Bezirksbürgermeister Udo Vogtländer (SPD) sieht immerhin „zarte Pflänzchen“, die sich am Central neu entwickeln. Dazu zählt er – wie Rische - das frisch renovierte Haus an der Schlagbaumer Straße, in dem sich eine Kampfkunstschule niedergelassen hat. Zu den positiven Signalen zählt Rische auch, dass andere Gebäude, wie das des „Gündüz-Markets“, renoviert würden. Außerdem hob sie die neu gebauten Wohnhäuser des Bauvereins hervor und die Neuansiedlung eines Fachgeschäfts für Hundeernährung.

Vogtländer sieht die Hauptprobleme im Bereich der Focher Straße. Ihm ist dort unter anderem das leerstehende Grundstück ein Dorn im Auge, auf dem früher das Pina-Bausch-Geburtshaus stand. Auch über das verfallene Gebäude neben dem der Apotheke klagen laut Vogtländer Anwohner immer wieder. Es habe auch schon Beschwerden über Ratten gegeben. Der Stadtverwaltung seien aber die Hände gebunden, erklärte Vogtländer. Wenn die Eigentümer nicht handeln wollten, könne man nicht viel machen.

DER CENTRAL

STADTVIERTEL Central heißt das Quartier rund um die Kreuzung Schlagbaumer-/ Focher-/ Wuppertaler Straße. Leerstände bereiten seit Jahren Sorgen.

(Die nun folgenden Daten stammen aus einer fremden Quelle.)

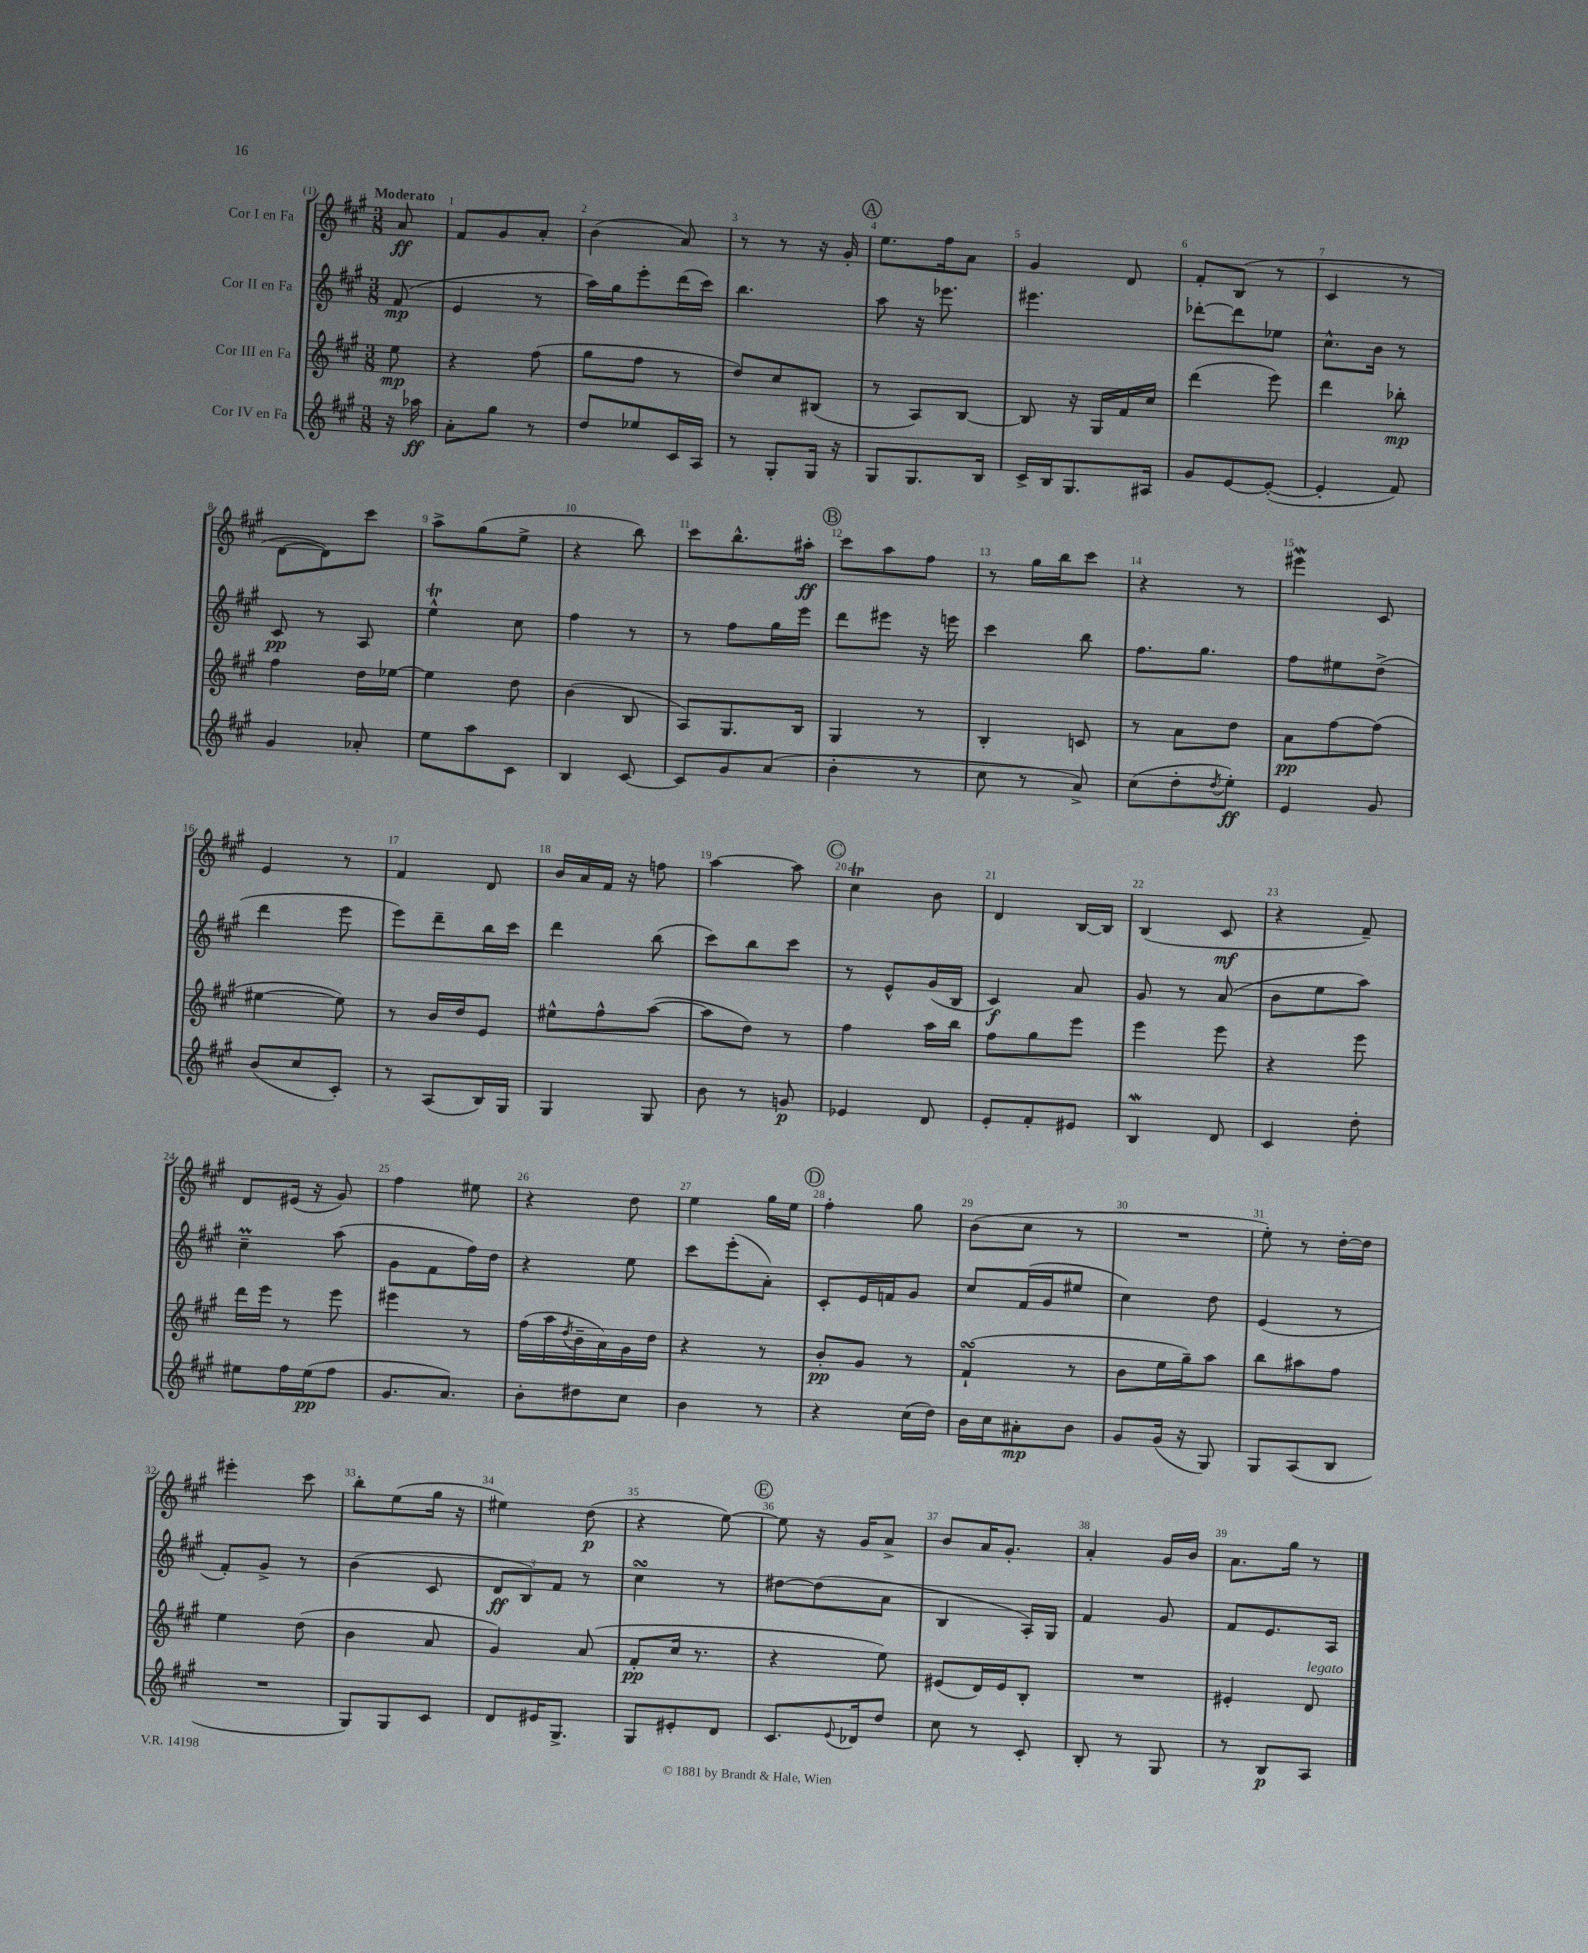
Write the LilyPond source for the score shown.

<<
\new StaffGroup <<
\new Staff = "s0" \with { instrumentName = "Cor I en Fa" } {
    \clef treble \key a \major \numericTimeSignature \time 3/8 \partial 8 \tempo "Moderato"
    a'8\ff |
    fis'8 gis'8 a'8-. |
    b'4( a'8) |
    r8 r8 r16 gis'16-. |
    \mark \markup { \circle "A" } e''8. fis''16 a'8 |
    gis'4 d'8 |
    fis'8-. b8( r8 |
    cis'4 r8 |
    d'8~ d'8) cis'''8 |
    a''8-> gis''8( e''8-> |
    r4 b''8) |
    cis'''8 b''8.-^ ais''16-.\ff |
    \mark \markup { \circle "B" } cis'''8 a''8 fis''8 |
    r8 gis''16 b''16 cis'''8 |
    r4 r8 |
    eis'''4\mordent cis'8 |
    e'4 r8 |
    fis'4 d'8 |
    b'16 a'16 fis'16 r16 f''8 |
    a''4~ a''8 |
    \mark \markup { \circle "C" } cis''4\trill b'8 |
    d'4 b16~ b16 |
    b4( cis'8\mf |
    r4 fis'8--) |
    d'8 eis'16( r16 gis'8) |
    fis''4 eis''8 |
    r4 d''8 |
    e''4 gis''16 e''16 |
    \mark \markup { \circle "D" } fis''4-. gis''8 |
    b'8( cis''8 r8 |
    R4. |
    e''8-.) r8 d''16~-. d''16 |
    eis'''4-. cis'''8 |
    b''8-. e''8( gis''16 r16 |
    eis''4) d''8\p( |
    r4 e''8~) |
    \mark \markup { \circle "E" } e''8 r16 gis'16 a'8-> |
    b'8 a'16 gis'8.-. |
    a'4-. gis'16 b'16 |
    a'8. gis''16 r8 \bar "|." |
}
\new Staff = "s1" \with { instrumentName = "Cor II en Fa" } {
    \clef treble \key a \major \numericTimeSignature \time 3/8 \partial 8
    fis'8\mp( |
    e'4 r8 |
    a''16) gis''16 e'''8-. d'''16( cis'''16) |
    b''4. |
    \mark \markup { \circle "A" } a''8 r16 ees'''8. |
    eis'''4. |
    des'''8~-. des'''8 ees''8 |
    cis''8.-^ b'16 r8 |
    cis'8\pp r8 a8 |
    e''4-^\trill cis''8 |
    fis''4 r8 |
    r8 fis''8 gis''16 e'''16 |
    \mark \markup { \circle "B" } d'''8 eis'''8 r16 e'''16 |
    cis'''4 b''8 |
    fis''8. gis''8. |
    fis''8 eis''8 d''8->( |
    d'''4 e'''8 |
    e'''8) d'''8-- b''16 cis'''16 |
    d'''4 b''8( |
    cis'''8) b''8 cis'''8 |
    \mark \markup { \circle "C" } r8 e'8-^ gis'16( b16 |
    cis'4\f) a'8 |
    gis'8 r8 a'8( |
    b'8 e''8 a''8) |
    cis''4--\prall a''8( |
    gis'8 fis'8 fis''16) d''16 |
    r4 e''8 |
    cis'''8 e'''8-.( a'8-.) |
    \mark \markup { \circle "D" } cis'8-. e'16 f'16 gis'8 |
    cis''8 fis'16( gis'16 eis''8 |
    cis''4) d''8 |
    e'4( r8 |
    fis'8-.) gis'8-> r8 |
    b'4( cis'8 |
    \tuplet 3/2 { d'8\ff b8) fis'8 } r8 |
    cis''4\turn r8 |
    \mark \markup { \circle "E" } dis''8~ dis''8( a'8 |
    b4 a16-.) gis16 |
    fis'4 gis'8 |
    fis'8 e'8. a16 \bar "|." |
}
\new Staff = "s2" \with { instrumentName = "Cor III en Fa" } {
    \clef treble \key a \major \numericTimeSignature \time 3/8 \partial 8
    e''8\mp |
    r4 fis''8( |
    gis''8 fis''8 r8 |
    d''8) cis''8 bis8( |
    \mark \markup { \circle "A" } r8 a8) b8~ |
    b8 r16 gis16 fis'16 cis''16 |
    d'''4( e'''8) |
    d'''4 bes''8-.\mp |
    fis''4 d''16 ees''16~ |
    ees''4 d''8 |
    b'4( b8 |
    a8) gis8. b16 |
    \mark \markup { \circle "B" } gis4 r8 |
    b4-. c'8 |
    r8 a'8 d''8 |
    a'8\pp fis''8~ fis''8( |
    eis''4~ eis''8) |
    r8 b'16 d''16 e'8 |
    eis''8-^ fis''8-^ a''8~( |
    a''8 d''8) r8 |
    \mark \markup { \circle "C" } fis''4 a''16 b''16 |
    fis''8 gis''8 e'''8 |
    e'''4 e'''8 |
    r4 e'''8 |
    d'''16 e'''16 r8 e'''8 |
    eis'''4 r8 |
    fis''16( a''16 \acciaccatura { d''8 } b'16-- a'16) gis'16 d''16 |
    r4 r8 |
    \mark \markup { \circle "D" } b'8-.\pp gis'8 r8 |
    fis'4-!\turn( r8 |
    b'8 e''16 gis''16--) a''8 |
    b''8 ais''8 fis''8 |
    e''4 d''8( |
    b'4 a'8 |
    gis'4) a'8( |
    fis'8-.\pp cis''16 r8. |
    \mark \markup { \circle "E" } r4 e''8) |
    eis'8( d'16) eis'16 b8-. |
    R4. |
    eis'4-. d'8^\markup { \italic "legato" } \bar "|." |
}
\new Staff = "s3" \with { instrumentName = "Cor IV en Fa" } {
    \clef treble \key a \major \numericTimeSignature \time 3/8 \partial 8
    r16 aes''16\ff |
    a'8-. gis''8 r8 |
    d''8 ees''8 cis'16 a16 |
    r8 gis8-. gis16 r16 |
    \mark \markup { \circle "A" } gis8 gis8. b16 |
    cis'16-> b16 gis8. ais16 |
    gis'8 e'8~ e'8~-.( |
    e'4-. fis'8) |
    gis'4 aes'8-. |
    e''8 a''8 cis'8 |
    b4 cis'8~ |
    cis'8 gis'8 a'8( |
    \mark \markup { \circle "B" } b'4-. r8 |
    cis''8 r8 a'8->) |
    cis''8( d''8-. \acciaccatura { d''8 } e''8-.\ff) |
    e'4 gis'8 |
    b'8( cis''8 cis'8-.) |
    r8 a8( b16) gis16 |
    gis4 gis8 |
    b'8 r8 g'8\p |
    \mark \markup { \circle "C" } ees'4 d'8 |
    e'8-. fis'8-. eis'8 |
    b4\mordent d'8 |
    cis'4 d''8-. |
    eis''8 fis''16 eis''16\pp( fis''8 |
    gis'8. a'8.) |
    b'8-. dis''8 cis''8 |
    b'4 r8 |
    \mark \markup { \circle "D" } r4 cis''16( d''16) |
    b'16 cis''16 ais'8-.\mp b'8 |
    gis'8 gis'16( r16 gis8) |
    gis8 a8( b8 |
    R4. |
    gis8) gis8 cis'8 |
    d'8 eis'16 gis8.-> |
    gis8 eis'8-. d'8 |
    \mark \markup { \circle "E" } cis'8. \appoggiatura { e'8 } des'16 d''8 |
    cis''8 r8 cis'8-. |
    b8-. r8 gis8 |
    r8 b8\p a8 \bar "|." |
}
>>
>>
\layout { \context { \Score \override BarNumber.break-visibility = ##(#f #t #t) barNumberVisibility = #all-bar-numbers-visible } }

VERKÄUFE Vor allem direkt an der Kreuzung wurden in den vergangnen Jahren einige Häuser verkauft.

Was für den Central fehlt, ist aus Sicht des Bezirksbürgermeisters ein Gesamtkonzept. Dies und die Möglichkeit, doch Lösungen für die Ruinen und Brachen zu finden, will er in der Bezirksvertretung erneut thematisieren. Vogtländer kündigte an, dies für eine der nächsten Sitzungen auf die Tagesordnung zu setzen.